In Tehran in 1976, two years before the Islamic Revolution, Her Imperial Majesty Empress Farah Diba Pahlavi penned 1001 Days: Memoirs of an Empress. Its seven chapters were instantly captivating–Should the King come…; Do not fault me for my love; What you must give; What makes a Persian?; Whether I am good or bad; Seek not water, seek thirst; and, I am a new wayfarer. This month, the empress’s memoirs are republished with a new foreword, reprinted in its entirety below in an exclusive first extract.
“Rereading this book after so many years brings me straight back to Iran, to my years as a teenager, my time as a young wife, a mother, and, of course, my time as the first crowned empress of Iran. At the time I wrote my memoir, I had no idea what was to come. I believed in family and duty, in goodness and integrity. I was committed to the rights of women and children, and I devoted myself to the betterment of my country. I did not want to lose sight of Iran’s glorious history, so revered by the entire world, but I wanted my compatriots to benefit from modernity, education, health, and industrialization as well. I look back on my energy and optimism, that of a much younger woman, and although so much has happened to me and to Iran since, my values and aspirations have stayed the same. My fate was, and will always be, tied to that of my country.

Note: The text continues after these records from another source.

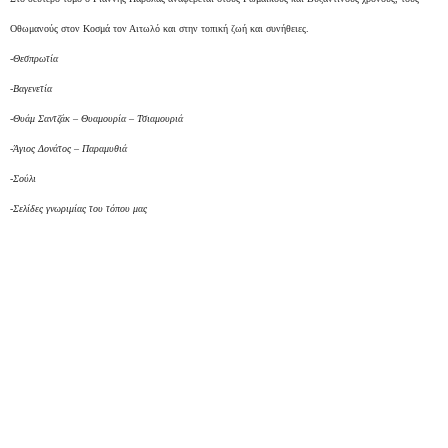
Οθωμανούς στον Κοσμά τον Αιτωλό και στην τοπική ζωή και συνήθειες.
-Θεσπρωτία
-Βαγενετία
-Θυάμ Σαντζάκ – Θυαμουρία – Τσιαμουριά
-Άγιος Δονάτος – Παραμυθιά
-Σούλι
-Σελίδες γνωριμίας του τόπου μας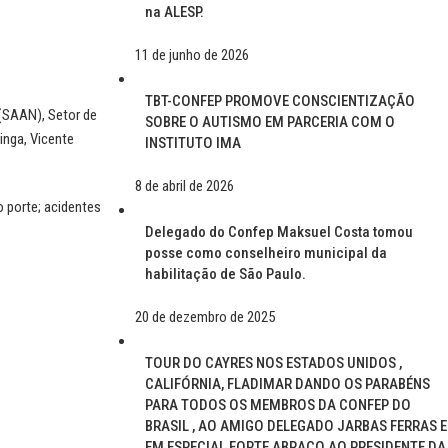
na ALESP.
11 de junho de 2026
TBT-CONFEP PROMOVE CONSCIENTIZAÇÃO
(SAAN), Setor de
SOBRE O AUTISMO EM PARCERIA COM O
inga, Vicente
INSTITUTO IMA
8 de abril de 2026
o porte;
acidentes
Delegado do Confep Maksuel Costa tomou
posse como conselheiro municipal da
habilitação de São Paulo.
20 de dezembro de 2025
TOUR DO CAYRES NOS ESTADOS UNIDOS ,
CALIFÓRNIA, FLADIMAR DANDO OS PARABÉNS
PARA TODOS OS MEMBROS DA CONFEP DO
BRASIL , AO AMIGO DELEGADO JARBAS FERRAS E
EM ESPECIAL FORTE ABRAÇO AO PRESIDENTE DA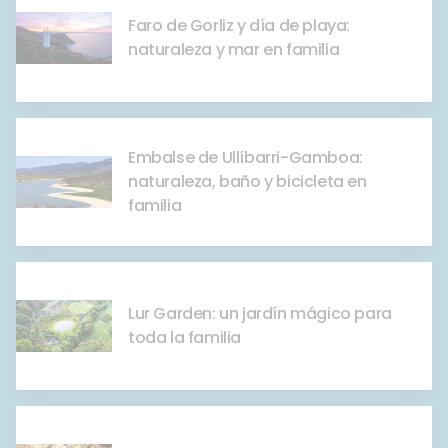
Faro de Gorliz y día de playa:
naturaleza y mar en familia
Embalse de Ullíbarri-Gamboa:
naturaleza, baño y bicicleta en
familia
Lur Garden: un jardín mágico para
toda la familia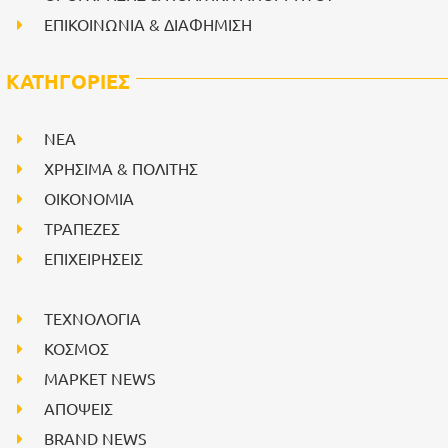
ΕΠΙΚΟΙΝΩΝΙΑ & ΔΙΑΦΗΜΙΣΗ
ΚΑΤΗΓΟΡΙΕΣ
NEA
ΧΡΗΣΙΜΑ & ΠΟΛΙΤΗΣ
ΟΙΚΟΝΟΜΙΑ
ΤΡΑΠΕΖΕΣ
ΕΠΙΧΕΙΡΗΣΕΙΣ
ΤΕΧΝΟΛΟΓΙΑ
ΚΟΣΜΟΣ
ΜΑΡΚΕΤ NEWS
ΑΠΟΨΕΙΣ
BRAND NEWS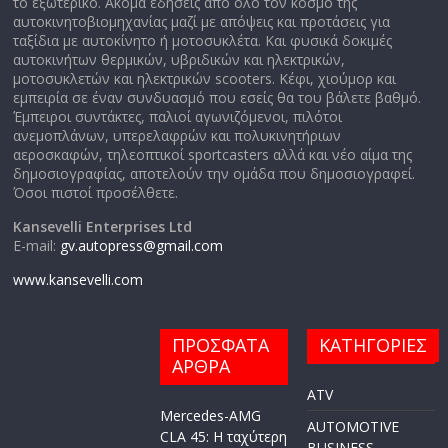
το εξωτερικό. Ακόμα εδήσεις από όλο τον κόσμο της
αυτοκινητοβιομηχανίας μαζί με απόψεις και προτάσεις για
ταξίδια με αυτοκίνητο ή μοτοσυκλέτα. Και φυσικά δοκιμές
αυτοκινήτων θερμικών, υβριδικών και ηλεκτρικών,
μοτοσυκλετών και ηλεκτρικών scooters. Κέφι, χιούμορ και
εμπειρία σε έναν συνδυασμό που εσείς θα του βάλετε βαθμό.
Έμπειροι συντάκτες, παλιοί αγωνιζόμενοι, πιλότοι
ανεμοπλάνων, υπερελαφρών και πολυκινητήριων
αεροσκαφών, τηλεοπτικοί sportcasters αλλά και νέο αίμα της
δημοσιογραφίας, αποτελούν την ομάδα που δημοσιογραφεί.
Όσοι πιστοί προσέλθετε.
Kansevelli Enterprises Ltd
E-mail:
gv.autopress@gmail.com
www.kansevelli.com
ΠΡΟΣΦΑΤΑ
ΚΑΤΗΓΟΡΙΕΣ
ΑΡΘΡΑ
ATV
Mercedes-AMG
AUTOMOTIVE
CLA 45: Η ταχύτερη
BUSINESS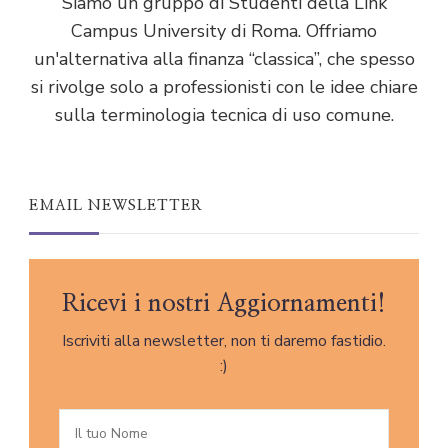
Siamo un gruppo di Studenti della Link
Campus University di Roma. Offriamo
un'alternativa alla finanza “classica”, che spesso
si rivolge solo a professionisti con le idee chiare
sulla terminologia tecnica di uso comune.
EMAIL NEWSLETTER
Ricevi i nostri Aggiornamenti!
Iscriviti alla newsletter, non ti daremo fastidio.
:)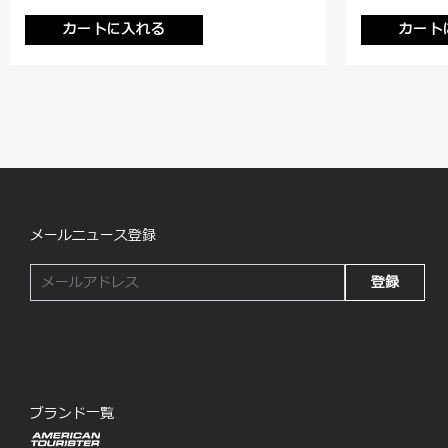
カートに入れる
カート
メールニュース登録
登録
ブランド一覧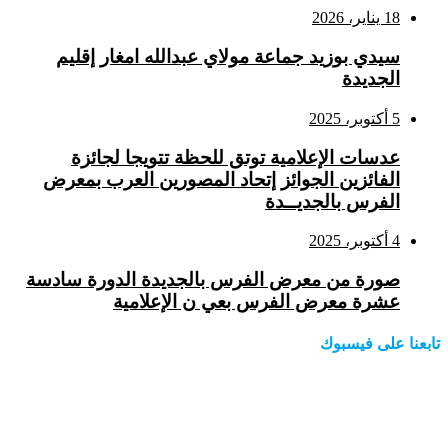
18 يناير، 2026
سيدي بوزيد جماعة مولاي عبدالله امغار إقليم
الجديدة
5 أكتوبر، 2025
عدسات الإعلامية توتق للحظة تتويجا لجائزة
الفائزين الجوائز إتحاد المصورين العرب بمعرض
الفرس بالجديــدة
4 أكتوبر، 2025
صورة من معرض الفرس بالجديدة الدورة سادسة
عشرة معرض الفرس بعي ن الإعلامية
تابعنا على فيسبوك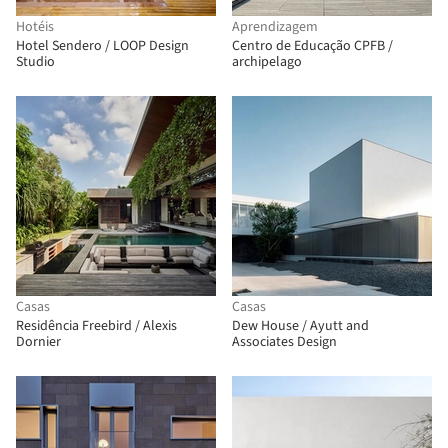
Hotéis
Aprendizagem
Hotel Sendero / LOOP Design
Centro de Educação CPFB /
Studio
archipelago
Casas
Casas
Residência Freebird / Alexis
Dew House / Ayutt and
Dornier
Associates Design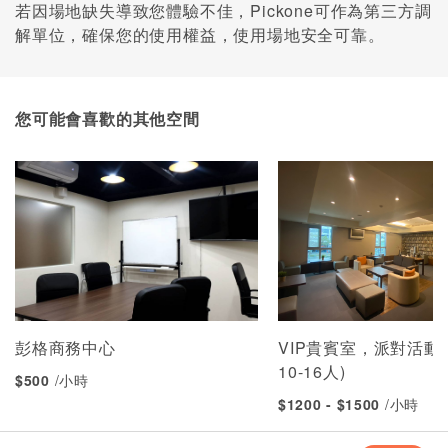
若因場地缺失導致您體驗不佳，Pickone可作為第三方調
解單位，確保您的使用權益，使用場地安全可靠。
您可能會喜歡的其他空間
彭格商務中心
VIP貴賓室，派對活動
10-16人)
$500
/小時
$1200 - $1500
/小時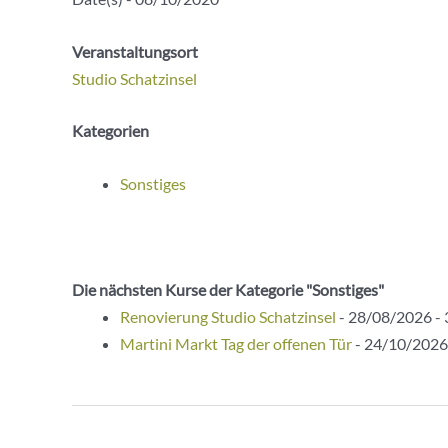
Veranstaltungsort
Studio Schatzinsel
Kategorien
Sonstiges
Die nächsten Kurse der Kategorie "Sonstiges"
Renovierung Studio Schatzinsel
- 28/08/2026 - 
Martini Markt Tag der offenen Tür
- 24/10/2026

My love for Iran and my connection to her people has not faded with time, not in my life of exile. It sustains me today as it did then. My writings talk about the sense of duty I felt to my countrymen and women, to my husband in all his endeavors, and to my four children. It has not always been an easy undertaking. Time and world events have taken from me my husband, two of my children, and my country, yet I remain as resolute today as ever in my desire to serve, support, and promote Persian culture.
Iran stands at the crossroads between east and west, a river flowing with many cultures, currents, and contradictions. This river unites the two hemispheres with its unique cultural patrimony throughout history. Culture and art bring people together and create a bridge over this river, and the borders of nations. For me, this connection is almost as necessary as bread. I long for the river that is Iran to run again. Was I ready to become empress? I do not know how one can learn this rarest of callings, but my upbringing had taught me good manners and a sense of responsibility. I feel the same responsibility to this day, given all the privations suffered by Iranians in the past 41 years, especially the women and youth of Iran who continue to struggle under the weight of an intolerant theocracy. I dream now, as I did then, for better days in my beloved homeland. Poetry is omnipresent in Iran, so I include this poem by Hafez:
مرا عهديست با جانان كه تا جان در بدن دارم
هواداران كويش راجو جان خويشن دارم
With apologies to Hafez:
I have a covenant with my (beloved) Iran
As long as my soul is wrapped in my body
I hold as dear as my soul
Those seekers of his love thronging in his lane.
I believe in my heart that the seeds you sow with love and hope never die, and that light will overcome darkness. I will have faith in this forever. When I was 38 years of age, I expressed that one’s duty is to live like a real human being and not allow the vagaries of life to crush and humiliate the soul. I believe that now more than ever. I have tried to live as a proof of that.